Dataset extract:

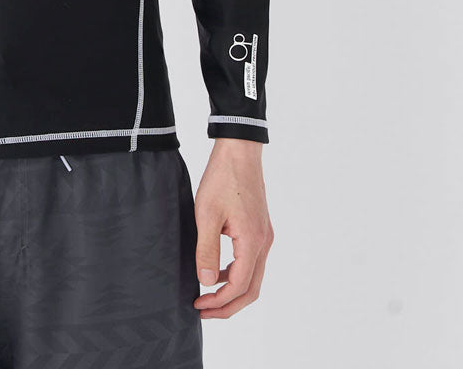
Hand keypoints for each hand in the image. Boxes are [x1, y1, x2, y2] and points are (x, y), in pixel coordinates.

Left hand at [192, 138, 273, 319]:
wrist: (239, 151)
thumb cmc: (222, 178)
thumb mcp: (206, 213)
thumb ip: (207, 250)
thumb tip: (207, 282)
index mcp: (252, 241)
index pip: (239, 286)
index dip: (219, 301)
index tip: (197, 304)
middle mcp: (264, 242)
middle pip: (251, 289)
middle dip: (228, 305)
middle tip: (203, 311)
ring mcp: (264, 236)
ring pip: (253, 276)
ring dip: (232, 290)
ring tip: (207, 294)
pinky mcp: (260, 228)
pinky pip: (251, 261)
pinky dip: (236, 272)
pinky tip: (217, 270)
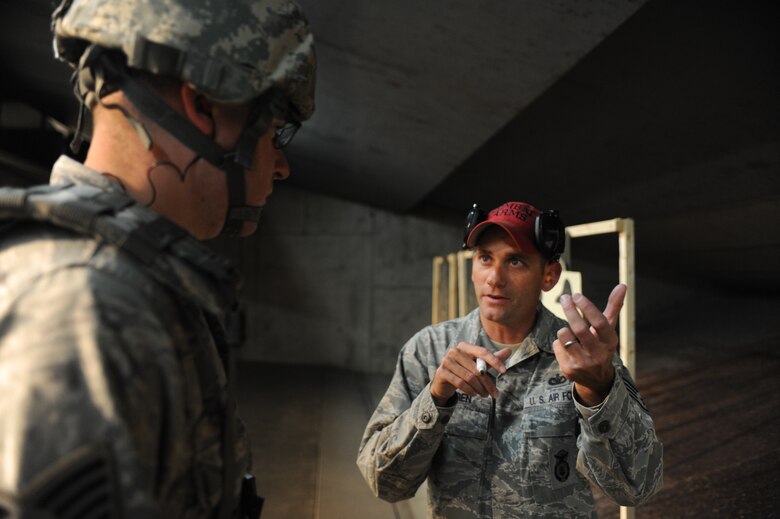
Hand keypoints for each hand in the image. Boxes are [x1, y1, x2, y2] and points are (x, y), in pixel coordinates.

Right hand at [430, 343, 511, 404]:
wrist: (443, 381)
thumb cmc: (463, 370)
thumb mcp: (478, 364)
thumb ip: (492, 359)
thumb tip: (509, 350)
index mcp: (464, 346)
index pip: (482, 352)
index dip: (495, 361)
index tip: (504, 371)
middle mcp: (454, 351)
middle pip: (477, 368)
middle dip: (488, 383)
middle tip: (495, 393)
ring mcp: (446, 361)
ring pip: (469, 377)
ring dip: (480, 388)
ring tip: (485, 395)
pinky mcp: (441, 372)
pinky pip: (460, 383)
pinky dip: (469, 390)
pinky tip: (474, 394)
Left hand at [553, 284, 626, 405]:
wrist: (596, 379)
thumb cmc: (600, 345)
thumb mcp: (608, 329)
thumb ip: (613, 307)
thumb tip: (622, 285)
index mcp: (609, 342)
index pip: (600, 322)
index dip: (587, 307)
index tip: (577, 295)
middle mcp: (598, 354)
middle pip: (580, 329)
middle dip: (570, 310)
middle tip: (564, 297)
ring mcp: (583, 363)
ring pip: (564, 336)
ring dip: (564, 329)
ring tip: (569, 332)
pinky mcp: (569, 369)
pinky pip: (557, 346)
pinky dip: (559, 342)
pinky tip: (567, 348)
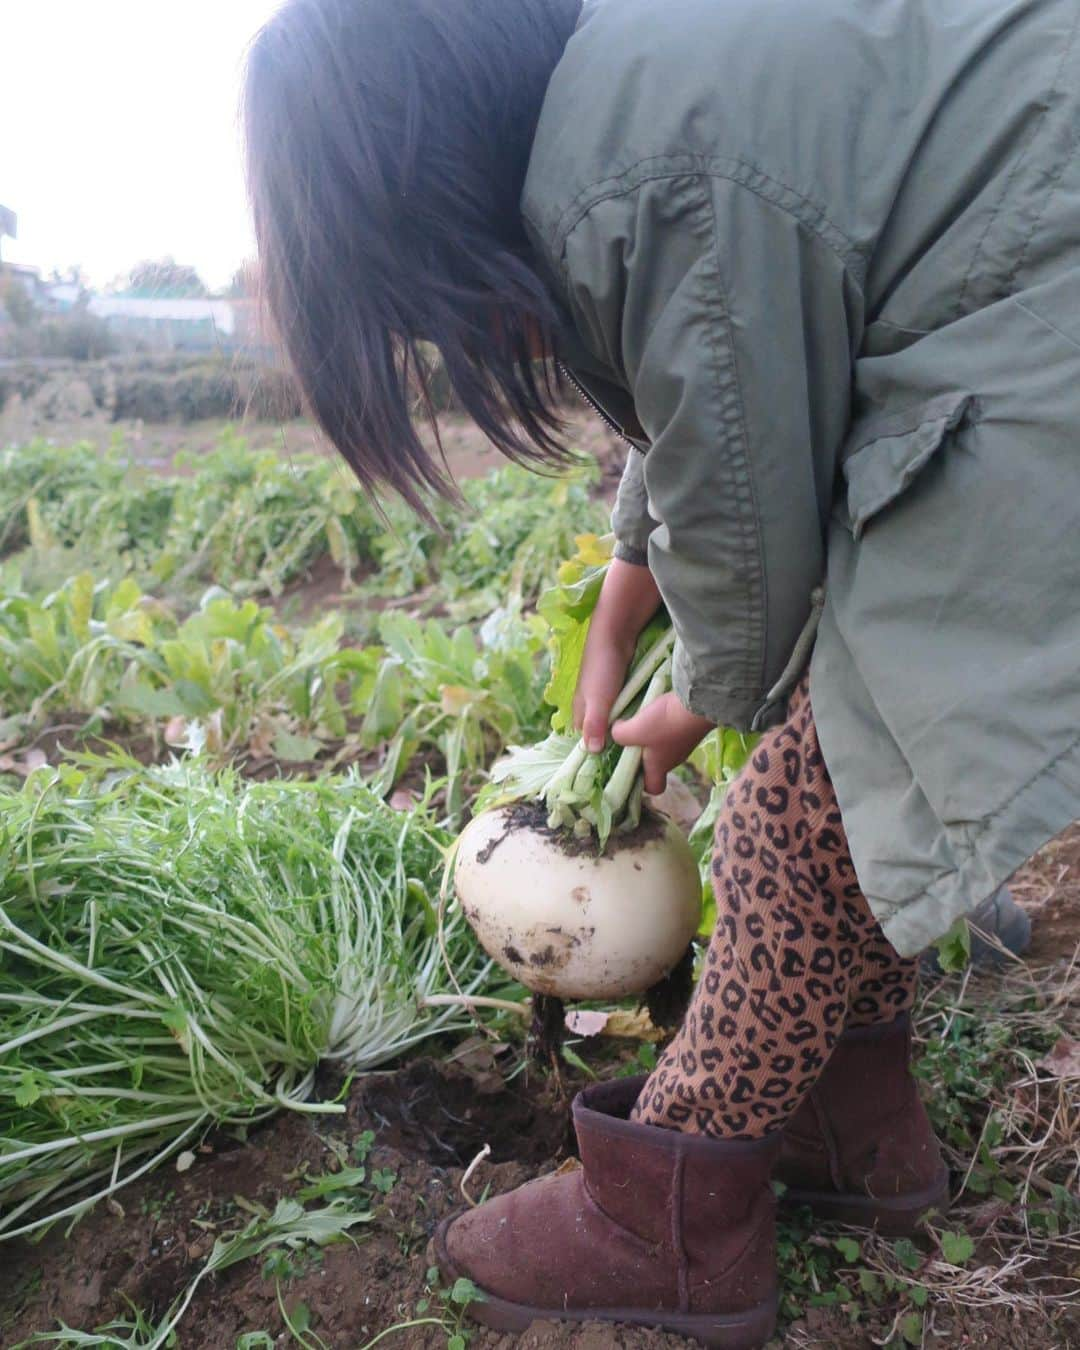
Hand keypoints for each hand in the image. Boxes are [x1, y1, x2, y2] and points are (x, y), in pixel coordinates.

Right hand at [573, 559, 661, 751]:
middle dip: (613, 745)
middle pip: (599, 731)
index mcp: (581, 710)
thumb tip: (592, 752)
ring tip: (642, 746)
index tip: (615, 770)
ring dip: (624, 731)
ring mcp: (605, 694)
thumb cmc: (603, 666)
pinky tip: (645, 722)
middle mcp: (590, 704)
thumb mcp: (598, 699)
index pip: (585, 741)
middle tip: (634, 762)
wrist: (616, 629)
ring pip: (614, 720)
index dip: (597, 755)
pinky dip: (632, 716)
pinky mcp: (620, 685)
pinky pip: (625, 708)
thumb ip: (594, 724)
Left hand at [612, 692, 713, 794]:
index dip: (641, 783)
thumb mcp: (634, 731)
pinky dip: (661, 721)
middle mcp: (674, 758)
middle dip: (640, 753)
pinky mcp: (688, 726)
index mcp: (660, 766)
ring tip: (638, 720)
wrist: (697, 702)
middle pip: (655, 763)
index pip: (654, 787)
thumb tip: (616, 730)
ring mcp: (683, 742)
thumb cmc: (665, 723)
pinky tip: (653, 708)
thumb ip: (619, 735)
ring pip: (662, 745)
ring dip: (650, 735)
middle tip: (627, 738)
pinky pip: (670, 729)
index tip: (628, 768)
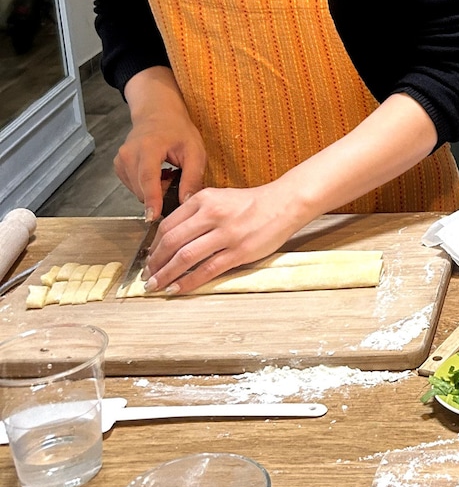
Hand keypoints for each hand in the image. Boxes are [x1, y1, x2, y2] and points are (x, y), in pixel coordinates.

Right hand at [114, 96, 205, 217]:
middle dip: (160, 194)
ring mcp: (121, 160)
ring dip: (154, 190)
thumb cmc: (178, 130)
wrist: (158, 114)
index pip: (148, 178)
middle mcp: (129, 153)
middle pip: (142, 188)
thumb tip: (187, 202)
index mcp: (148, 146)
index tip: (153, 216)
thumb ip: (192, 177)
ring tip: (167, 173)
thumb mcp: (195, 151)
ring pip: (138, 191)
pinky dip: (146, 186)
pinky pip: (134, 187)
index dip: (152, 199)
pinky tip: (157, 173)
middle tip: (176, 179)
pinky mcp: (119, 166)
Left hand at [145, 183, 306, 294]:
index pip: (168, 225)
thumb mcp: (219, 198)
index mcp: (203, 200)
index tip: (149, 259)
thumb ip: (196, 213)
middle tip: (147, 277)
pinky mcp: (239, 251)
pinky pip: (207, 269)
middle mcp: (211, 214)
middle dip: (155, 263)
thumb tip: (173, 237)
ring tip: (156, 286)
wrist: (284, 203)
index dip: (153, 246)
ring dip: (167, 275)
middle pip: (172, 242)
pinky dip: (189, 281)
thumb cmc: (252, 203)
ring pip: (186, 257)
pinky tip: (178, 289)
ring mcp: (226, 234)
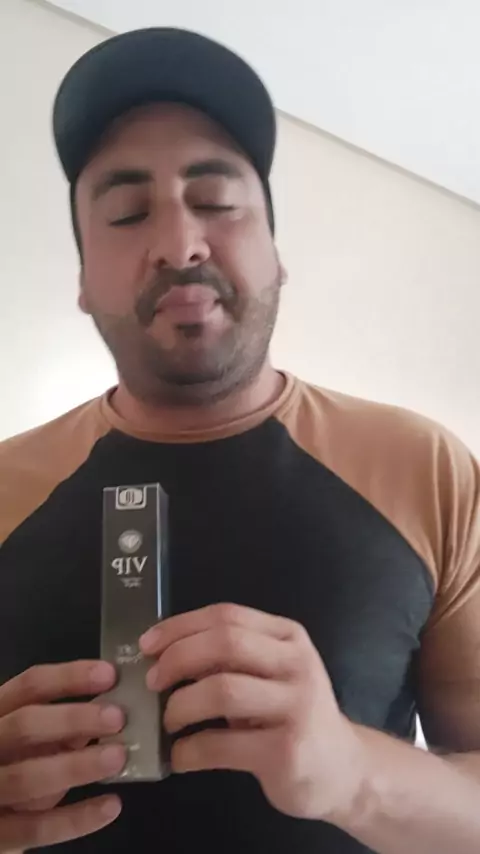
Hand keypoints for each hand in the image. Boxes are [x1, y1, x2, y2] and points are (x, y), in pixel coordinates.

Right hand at [0, 661, 126, 850]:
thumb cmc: (12, 765)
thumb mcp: (26, 740)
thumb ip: (58, 729)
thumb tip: (107, 713)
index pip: (29, 686)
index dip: (69, 677)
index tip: (110, 675)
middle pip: (24, 725)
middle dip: (72, 719)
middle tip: (117, 718)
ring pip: (27, 777)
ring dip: (76, 766)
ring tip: (118, 758)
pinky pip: (35, 828)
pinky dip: (75, 819)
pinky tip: (111, 806)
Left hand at [140, 603, 363, 822]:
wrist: (344, 770)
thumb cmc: (293, 715)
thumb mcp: (272, 675)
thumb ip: (232, 659)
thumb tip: (164, 655)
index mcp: (288, 637)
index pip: (227, 616)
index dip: (181, 626)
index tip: (148, 644)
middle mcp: (296, 664)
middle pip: (225, 643)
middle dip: (178, 658)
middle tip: (152, 681)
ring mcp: (296, 707)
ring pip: (222, 690)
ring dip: (181, 705)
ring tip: (168, 721)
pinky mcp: (286, 752)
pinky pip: (221, 745)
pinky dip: (189, 750)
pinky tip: (180, 756)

What you will do: Everything from the first line of the entries above through the line with "ring pip: (253, 276)" should be duplicated exactly, except the pictures.

Written answer:
Hand keypoints for each hand in the image. Boxes are [x1, y1, x2, y2] and points are (x, y), in pixel coordinates.

Left hand at [192, 138, 273, 319]:
wrist: (239, 151)
thumb cmc: (222, 178)
thumb mcp: (206, 213)
thumb ip: (207, 250)
thumb tip: (207, 282)
index mcp: (252, 241)
index pip: (239, 286)
index dip: (219, 301)
index tip: (197, 304)
middle mcp: (264, 242)
middle pip: (251, 289)
middle dip: (228, 305)
middle tip: (203, 311)
ring mcp: (264, 236)
ring pip: (253, 276)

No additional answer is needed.